As you might have guessed from the title, in this book the author equates big data algorithms to weapons of mass destruction that can wreak devastating consequences on a huge scale. She calls them weapons of math destruction (WMDs) and outlines their bomb parts as opacity, scale and damage. Typically such algorithms work as black boxes, their decision making processes invisible but inviolable at the same time. Results from these algorithms form a self-fulfilling prophecy feedback loop where the models outputs help to perpetuate the environment that justifies their assumptions. And big data technologies mean that these algorithms, or models, can scale massively and therefore have the potential to unfairly impact the lives of many people.
Plenty of examples of WMDs are presented throughout the book in areas like finance, education, justice, employment, insurance, real estate and politics.
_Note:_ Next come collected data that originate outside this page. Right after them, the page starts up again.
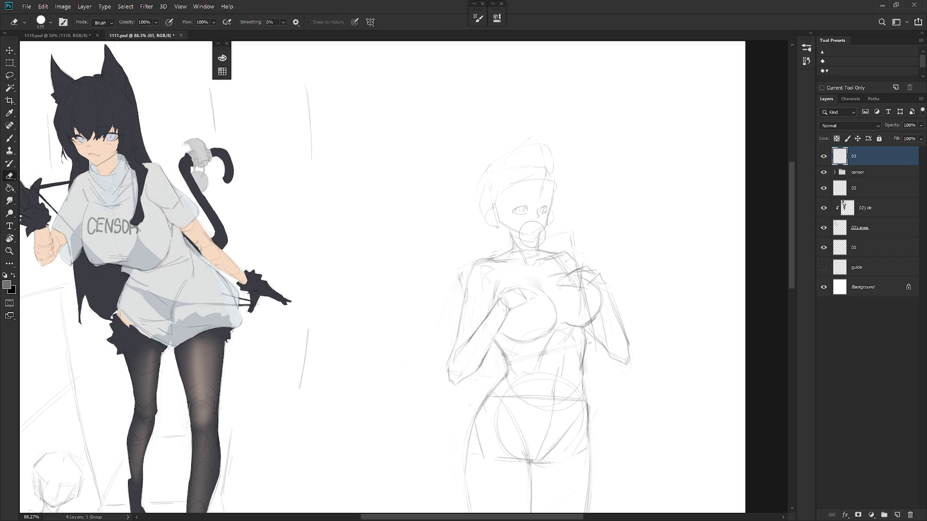
key(shift+b)
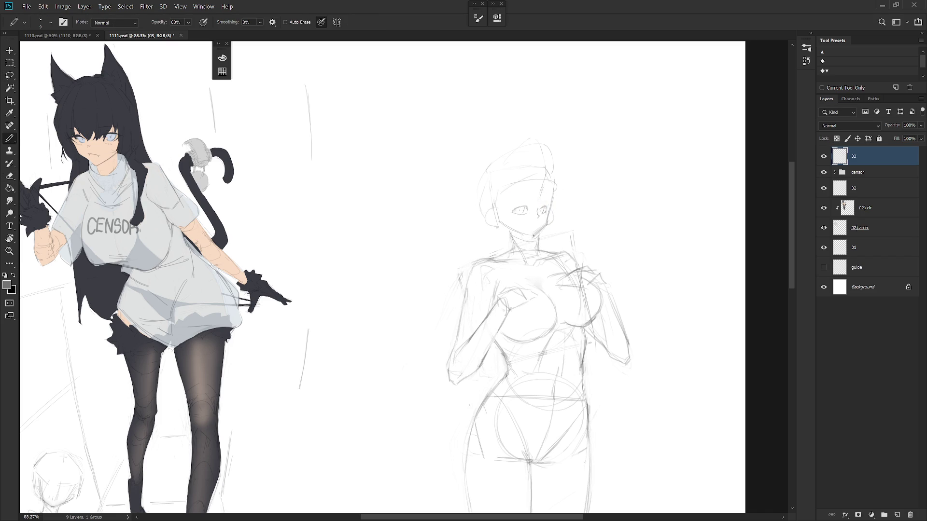
key(shift+b)
key(shift+b)
key(shift+b)
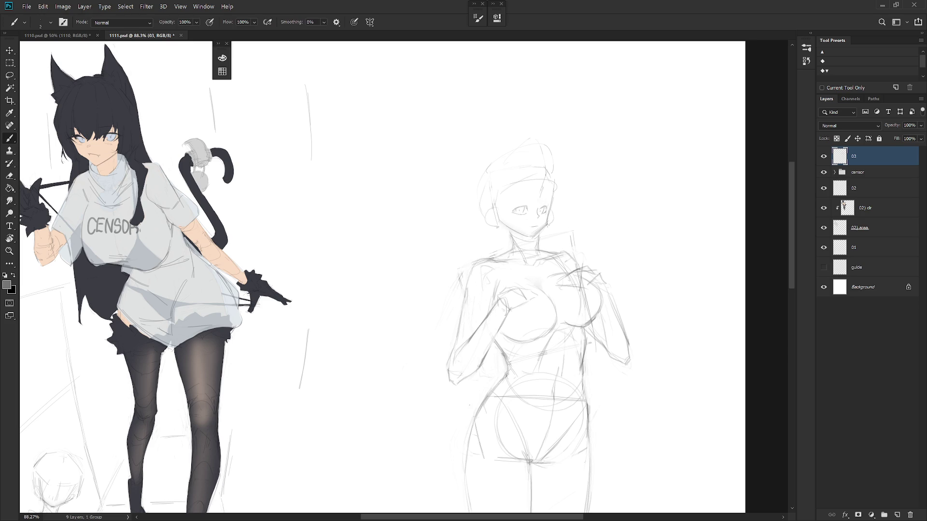
drag(532, 225, 536, 226)
key(ctrl+z)
scroll(553, 223, down, 3)
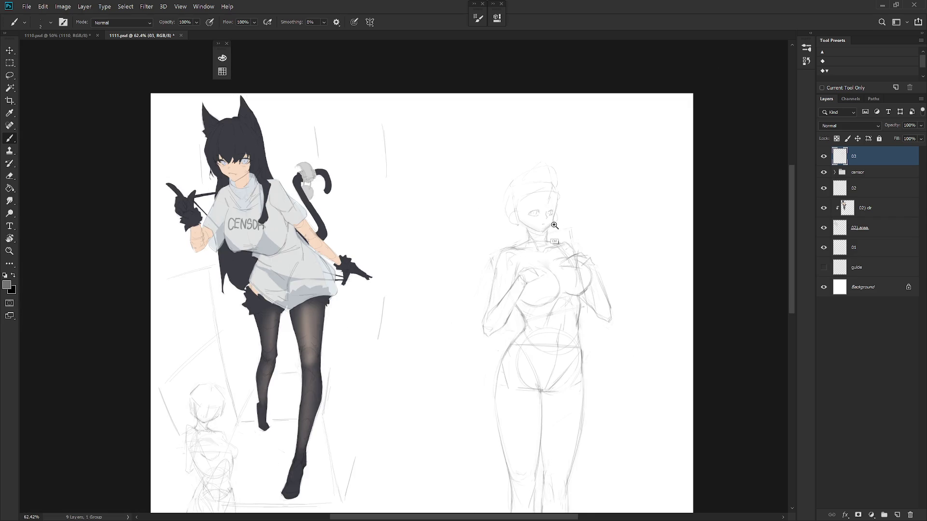
scroll(562, 221, up, 2)
Lasso the head and transform it from the chin to 104.58% and 3.1° rotation.
key(l)
mouse_move(580, 218)
mouse_down()
mouse_move(535, 235)
mouse_move(557, 221)
mouse_up()
key(ctrl+t)
alt+click(545, 228)
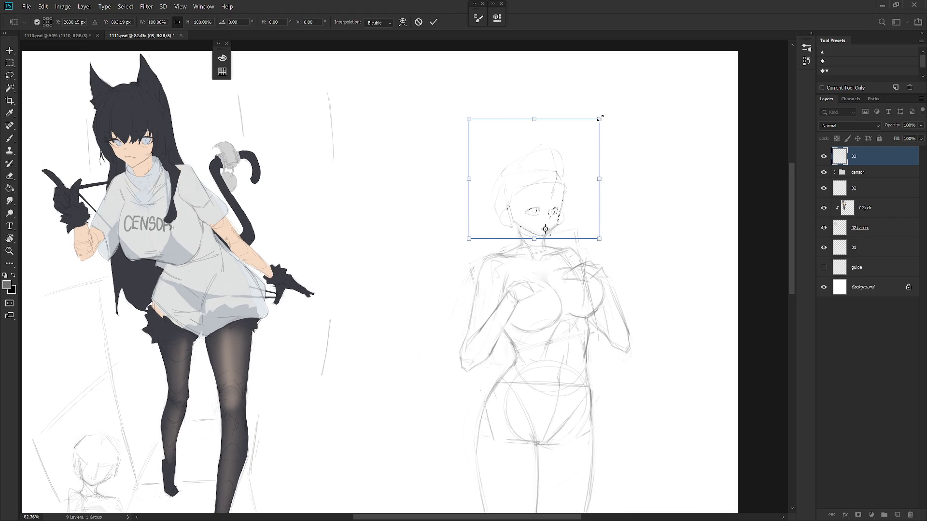
drag(598, 119, 614, 114)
We read how algorithms measuring traders performance incentivised underestimation of risk, how algorithms used to rank US colleges led to massive increases in college tuition fees, how predictive policing models can result in the criminalisation of poorer neighbourhoods, how algorithms used by finance companies for assessing creditworthiness can serve to maintain unequal access to credit and so on. Many other examples are given and for more details you’ll have to read the book!
One thing to consider is if a model is built to optimise profits for it’s designers, and it does that extremely well but at the same time results in certain sectors of society being treated unfairly, is this the fault of the algorithm or those who designed it? To my mind the problem isn’t with the algorithm. The author acknowledges this as she mentions a number of times that it is the purpose or objective which the model is designed for that’s the problem. However it could be made clearer that the problem isn’t algorithms per se but rather that they are designed with a particular goal in mind and if optimised ruthlessly to achieve this, will do so, often at the expense of fairness.
While definitely recommending this book, I have some other slight quibbles. It’s very “American-centric”, nearly all the examples are from America. In fact one could read the book as a withering critique of elements of American society rather than a treatise on the dangers of algorithms that scale. Some recommendations are made, a Hippocratic Oath for data scientists and the need to incorporate considerations of equality and fairness into algorithmic evaluation measures but the book is short on solutions. There is no mention at all of the recent GDPR legislation which came into force in the EU earlier this year and which in Articles 13-15 provides for the right to an explanation for those affected by automated decision making of machine learning models. A bit surprising given model opacity is one of the criteria for a WMD. Also, there is no mention of the huge potential of big data for good. The idea of social enterprise as an alternative to traditional business models has been very much promoted within the EU in recent years and big data offers huge promise for organisations with a people, profit, place focus.
Notwithstanding the above this is an interesting and thought-provoking book that deserves to be read by anybody with an interest in the broader implications for society of big data and data science.